*** Auszug

Der Epilog ist weniger eine resümierende Schlussbetrachtung, sondern vielmehr ein Schnelldurchgang durch Konstantins Leben (S. 173–175). Ihm folgen sieben Anhänge: die Karriere des Laktanz (S. 176–178); die Sarmatensiege des Galerius (S. 179f.); Konstantin und die Panegyrici (S. 181–184); eine Übersetzung von Eusebios’ Schrift über das Osterfest (S. 185–191); die Mission des Nicagoras in Ägypten (S. 192–194); eine Übersetzung der Überreste des Geschichtswerkes des Praxagoras von Athen (S. 195–197); eine Übersetzung der Bruchstücke des anonymen Panegyricus auf Julian, den Barnes mit wenig überzeugenden Argumenten als Panegyricus auf Konstantin deutet (S. 198–200). Die Anmerkungen sind als Endnoten am Schluss gebündelt (S. 201–225). Die Bibliographie (S. 226–253) bietet einige Lücken: So wird in der Liste der Quellen (S. 226–229) zwar Eutropius, nicht aber Aurelius Victor genannt. Auch in der Literaturliste (S. 229–253) wären relevante Titel zu ergänzen: Als Beispiele seien nur die weitgehend übergangenen Forschungen von Klaus Rosen, Kay Ehling und Wilhelm Enßlin genannt.

Auf der Rückseite des Einbandes kommt Paul Stephenson zu Wort: „This is a powerful, polemical and persuasive book.“ Diese Beurteilung ist insgesamt richtig. An manchen Stellen bietet Barnes wertvolle Überlegungen und ruft wenig beachtete Quellen in Erinnerung. An anderen Stellen schießt er oftmals über das Ziel hinaus und versteift sich auf problematische Thesen. Dieses Buch fordert so allerdings im positiven Sinne zum Widerspruch auf. Es als neues Standardwerk zu Konstantin zu bezeichnen, wäre verkehrt; es handelt sich aber um eine Arbeit, mit der sich jeder Erforscher Konstantins zweifellos auseinandersetzen muss.

Anmerkungen:
1 Vgl. jüngst Kay Ehling / Gregor Weber (Hrsg.), Konstantin der Große. Zwischen Sol und Christus, Mainz 2011; Pierre Maraval, Constantin le Grand, Paris 2011; Raymond Van Dam, Remembering Constantine at the Milvian Bridge, Cambridge 2011; Jonathan Bardill, Constantine, Divine Emperor of the Christian Golden Age, Cambridge 2012.

******
*** Angezeigte Daten

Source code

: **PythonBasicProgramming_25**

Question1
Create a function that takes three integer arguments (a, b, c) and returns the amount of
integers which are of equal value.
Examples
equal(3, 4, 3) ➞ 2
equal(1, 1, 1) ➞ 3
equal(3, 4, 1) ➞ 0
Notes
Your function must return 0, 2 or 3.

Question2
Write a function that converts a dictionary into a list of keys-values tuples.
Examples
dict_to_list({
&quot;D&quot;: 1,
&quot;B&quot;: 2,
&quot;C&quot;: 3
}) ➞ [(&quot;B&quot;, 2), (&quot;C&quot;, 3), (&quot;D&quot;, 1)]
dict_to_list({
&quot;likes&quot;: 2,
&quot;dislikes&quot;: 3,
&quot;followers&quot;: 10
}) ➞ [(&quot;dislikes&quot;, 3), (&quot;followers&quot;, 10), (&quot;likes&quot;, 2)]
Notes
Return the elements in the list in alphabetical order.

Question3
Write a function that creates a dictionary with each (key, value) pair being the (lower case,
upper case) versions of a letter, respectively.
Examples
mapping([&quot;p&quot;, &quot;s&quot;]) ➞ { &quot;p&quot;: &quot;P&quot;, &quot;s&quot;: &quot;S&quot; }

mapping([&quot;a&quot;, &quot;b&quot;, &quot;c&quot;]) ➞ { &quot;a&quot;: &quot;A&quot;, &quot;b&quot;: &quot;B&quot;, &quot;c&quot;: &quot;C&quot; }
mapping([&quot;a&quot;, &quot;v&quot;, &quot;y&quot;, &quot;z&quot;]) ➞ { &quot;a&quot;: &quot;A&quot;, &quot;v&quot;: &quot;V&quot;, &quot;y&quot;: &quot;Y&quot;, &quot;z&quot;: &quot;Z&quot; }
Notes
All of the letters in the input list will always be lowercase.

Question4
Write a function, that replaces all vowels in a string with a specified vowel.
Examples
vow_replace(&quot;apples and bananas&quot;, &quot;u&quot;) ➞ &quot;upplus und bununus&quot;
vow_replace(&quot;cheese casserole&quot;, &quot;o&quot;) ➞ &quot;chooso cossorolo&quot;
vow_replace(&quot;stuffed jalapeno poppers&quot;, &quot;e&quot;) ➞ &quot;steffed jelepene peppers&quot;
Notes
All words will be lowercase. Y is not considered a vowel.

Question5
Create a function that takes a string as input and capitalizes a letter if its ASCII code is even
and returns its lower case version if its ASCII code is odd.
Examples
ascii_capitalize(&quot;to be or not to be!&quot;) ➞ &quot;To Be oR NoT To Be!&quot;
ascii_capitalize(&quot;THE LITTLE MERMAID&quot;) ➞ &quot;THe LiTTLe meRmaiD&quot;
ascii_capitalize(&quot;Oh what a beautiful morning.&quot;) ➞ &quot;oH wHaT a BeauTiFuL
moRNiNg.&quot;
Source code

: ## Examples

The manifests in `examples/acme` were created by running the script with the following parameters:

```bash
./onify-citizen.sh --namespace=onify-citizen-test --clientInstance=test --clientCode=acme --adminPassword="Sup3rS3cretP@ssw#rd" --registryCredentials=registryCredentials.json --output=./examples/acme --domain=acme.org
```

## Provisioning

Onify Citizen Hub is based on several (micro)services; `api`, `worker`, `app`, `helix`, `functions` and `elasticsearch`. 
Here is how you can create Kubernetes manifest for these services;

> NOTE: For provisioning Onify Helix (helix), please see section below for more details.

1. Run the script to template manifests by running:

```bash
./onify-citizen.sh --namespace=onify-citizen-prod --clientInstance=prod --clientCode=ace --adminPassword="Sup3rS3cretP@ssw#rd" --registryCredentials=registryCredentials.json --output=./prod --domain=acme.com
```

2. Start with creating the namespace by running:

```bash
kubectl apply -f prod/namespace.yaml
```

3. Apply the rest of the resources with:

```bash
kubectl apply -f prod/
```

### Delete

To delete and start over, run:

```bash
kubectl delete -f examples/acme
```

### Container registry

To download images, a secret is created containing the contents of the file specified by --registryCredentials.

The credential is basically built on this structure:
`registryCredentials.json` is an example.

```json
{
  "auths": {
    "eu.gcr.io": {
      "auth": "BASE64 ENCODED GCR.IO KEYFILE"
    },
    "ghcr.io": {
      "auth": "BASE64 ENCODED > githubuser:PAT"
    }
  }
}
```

******

Arbeitsauftrag:
Wie geht die Rezension zu Barnes' Buch über Konstantin nach dem zuletzt gezeigten Satz weiter? Schreib die Fortsetzung.

Antwort unten:
2 Nach der Epitome de Caesaribus (29,4) lebte Decius 50, nach dem Chronicon paschale (I p. 505, 6 zum Jahr 253) 60 Jahre.
3 Lact. mort. pers. 15,7. Nach Eusebios (v. Const. 1,13,2) tat Constantius nicht einmal das.
4 Die von Barnes (S. 34: „surprisingly“) unerklärte Feindseligkeit der Chronik des Hieronymus, der Helena als Konkubine betrachtet, dürfte auf Eunaps Historien zurückgehen, die von Hieronymus benutzt wurden, vgl. Thomas M. Banchich, Eunapius and Jerome, in: Greek, Roman and Byzantine Studies 27 (1986), S. 319–324.
5 Als Usurpator wertet Konstantin Joachim Szidat, Usurpator tanti nominis, Stuttgart 2010, S. 415.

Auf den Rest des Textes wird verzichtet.